__Work instruction 1__: In the article on Canada's COVID-19 testing, swap "press conference" for "news conference" and give the passage again, starting at "During a Thursday" and ending at "companies awaiting approvals.".
__Work instruction 2__: Carry on the article on Canada's COVID-19 testing from the point where it stops.

__Source document__:
****

OTTAWA — With increased testing and further understanding of the virus deemed necessary before reopening the Canadian economy, Prime Minister Justin Trudeau is expected to speak to next steps on the research and science front of the COVID-19 fight during his daily address on Thursday.
Scientists worldwide are studying how to treat and ultimately vaccinate for the novel coronavirus, and on Wednesday, Chief Public Health Officer Dr. Theresa Tam said rapid testing to detect and trace the virus’ spread, as well as those who have garnered immunity, will be essential in the interim.
In Canada, there are more than 40,000 confirmed COVID-19 cases and the country has just surpassed 2,000 deaths.
Right now, Tam said, Canada needs to triple the number of COVID-19 tests being conducted daily in order to reach her desired target of 60,000 tests a day.
Tam said she believes that the known lab-confirmed cases are likely the “tip of the iceberg” and serology testing to detect immunity will reveal the prevalence of infection, and also inform decisions about who may be able to return to work.
“That’s definitely one of the key objectives. Our lab is working hard at validating the serologic tests that are being presented. Internationally we’re aware that some of them don’t work so we want to make sure the ones that we have actually are effective and can detect the antibody response in the Canadian population,” Tam said.
During a Thursday morning press conference, outgoing Conservative Leader Andrew Scheer raised concerns with Health Canada’s current capacity to fast-track new drugs or testing, saying there is a backlog of companies awaiting approvals.
“Experts have said that Canada needs to triple its daily testing before loosening restrictions, so where is the plan to do that? What is the government doing to improve testing and tracing?” he asked, adding that he thinks Trudeau should present Canadians with a full plan, by next week, on how the federal government intends to get the economy back up and running.

****

__Extracted material__:
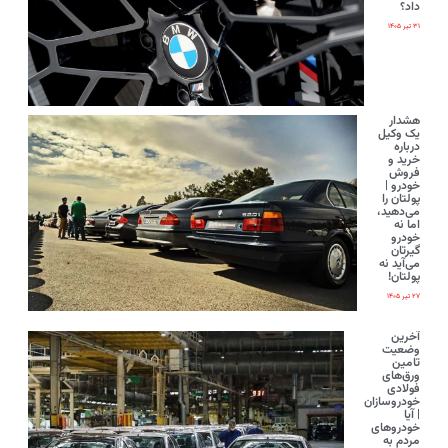
داد؟
۳۱ تیر ۱۴۰۵
هشدار
یک وکیل
درباره
خرید و
فروش
خودرو |
پولتان را
می‌دهید،
اما نه
خودرو
گیرتان
می‌آید نه
پولتان!
۲۷ تیر ۱۴۰۵
آخرین
وضعیت
تامین
ورق‌های
فولادی
خودروسازان
| آیا
خودروهای
مردم به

****

__Exercise result 1__:
During a Thursday morning news conference, outgoing Conservative Leader Andrew Scheer raised concerns with Health Canada’s current capacity to fast-track new drugs or testing, saying there is a backlog of companies awaiting approvals.

__Exercise result 2__:
In an initial COVID-19 aid announcement made mid-March, the federal government earmarked $275 million for research by 47 teams across the country, focused on speeding up the creation and testing of measures to combat the outbreak, such as a vaccine and antiviral drugs.
This came in addition to ongoing increases to lab testing capacity and Canada-wide health surveillance.
The government has also put a call out to Canadian life-science companies, universities, colleges and polytechnic institutions to play a role as well, suggesting in a similar way as done with the mobilization of Canadian manufacturers, that an all hands on deck approach was required to find pandemic solutions.
Earlier this week, offering an update on the various research initiatives underway, Trudeau said that more than 500 firms have offered ideas for innovations to help Canada through the pandemic.
The government says it has shifted the country’s entire industrial policy to focus on the COVID-19 fight. This has included reprioritizing existing innovation and research programs and working on agreements with industry to fast-track the creation and regulatory approvals for getting diagnostic testing products and other disease-tracking technology to market.